L'évolution nécessaire de la société tunisienne qui se traduit, dans les faits, par un plus grand épanouissement individuel s'est accompagné d'une modification plus ou moins importante de la notion de famille qui, comme le note Essediq JEDDI, est passée de la Ayla à la Osra, cette dernière étant une forme nucléaire et, réduite aux époux et à leurs enfants. Rupture entre les générations, matérialisme de plus en plus contraignant, glissement dans les méandres de la consommation, le tunisien se trouve aujourd'hui confronté à une vie à laquelle il n'a pas été assez préparé. Une vie faite d'un quotidien basé sur une compétition effrénée, des exigences immodérés, et des insatisfactions toujours plus graves.
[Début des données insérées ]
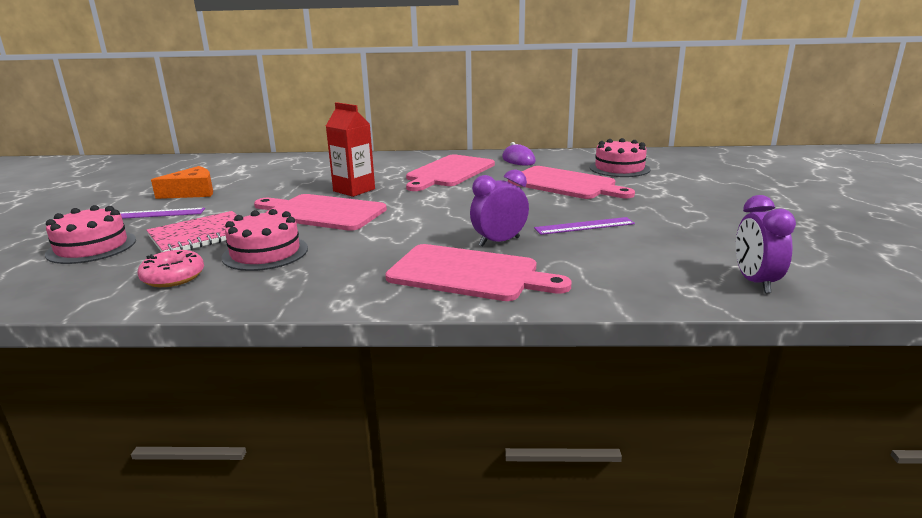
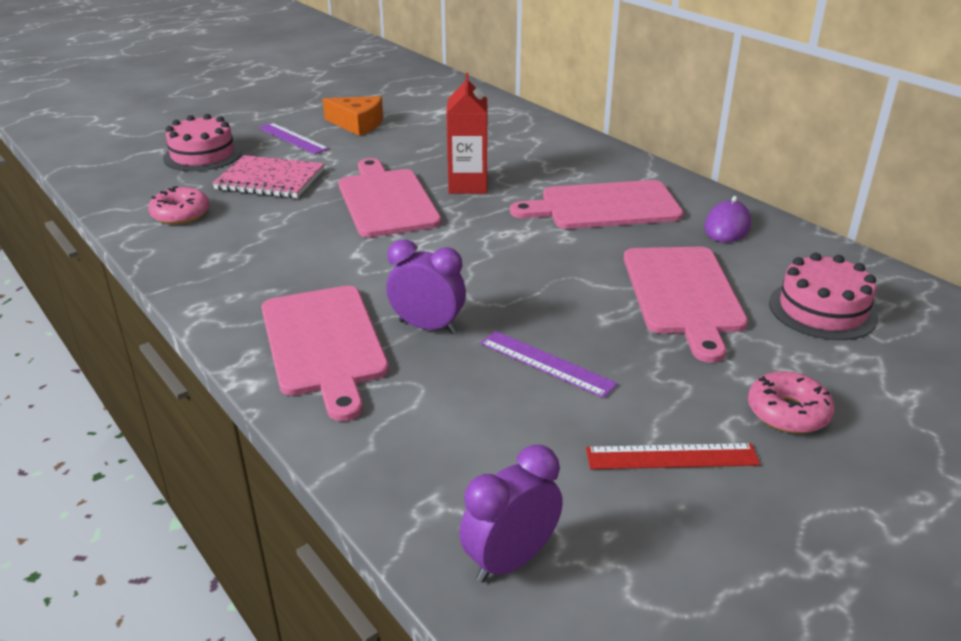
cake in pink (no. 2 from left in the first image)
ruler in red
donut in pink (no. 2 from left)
Aujourd'hui, pour les jeunes et pour les moins jeunes, pour les femmes et pour les vieillards, le vécu quotidien inquiète. La maladie mentale guète tout le monde et ne concerne plus, selon l'expression de feu Boucebci, les seuls victimes qui subissent les épreuves ou la vengeance des jounounes. De fait, la perception sociale de la maladie mentale est en train de se modifier. Il y a eu l'apparition d'une nouvelle étiologie plus rationnelle, celle qui est de plus en plus évoquée par les malades et leurs familles. c'est la sadma. Mohamed Helayem écrit que ce concept qui exprime la notion de traumatisme psychique lié à un événement réel, est impliqué dans toutes les réactions ou manifestations anxieuses, émotionnelles, dépressives et psychosomatiques. L'expression même de la maladie mentale connaît de ce fait des modifications. Le malaise se traduisant auparavant par la persécution et par la somatisation, emprunte de plus en plus la parole comme moyen privilégie d'expression du tourment. Aux anciens démons se substituent aujourd'hui de nouveaux stress : le bruit, la fatigue, le surmenage, le chômage, les conflits professionnels, les moyens de déplacement, l'entassement dans les villes, et en bref le prix du développement. Nous avançons donc, comme la plupart des pays du monde vers l'homme-robot à qui est destiné le marché de l'angoisse et des tranquillisants, le marché de l'activité et des psychostimulants, le marché de la dépression et des antidépresseurs. La perception actuelle de la maladie mentale fait que nous admettrons tous, très bientôt, que notre bien-être mental s'achètera chez le pharmacien. Pour éviter ce dernier pas, il est peut-être grand temps qu'on se remette à réfléchir.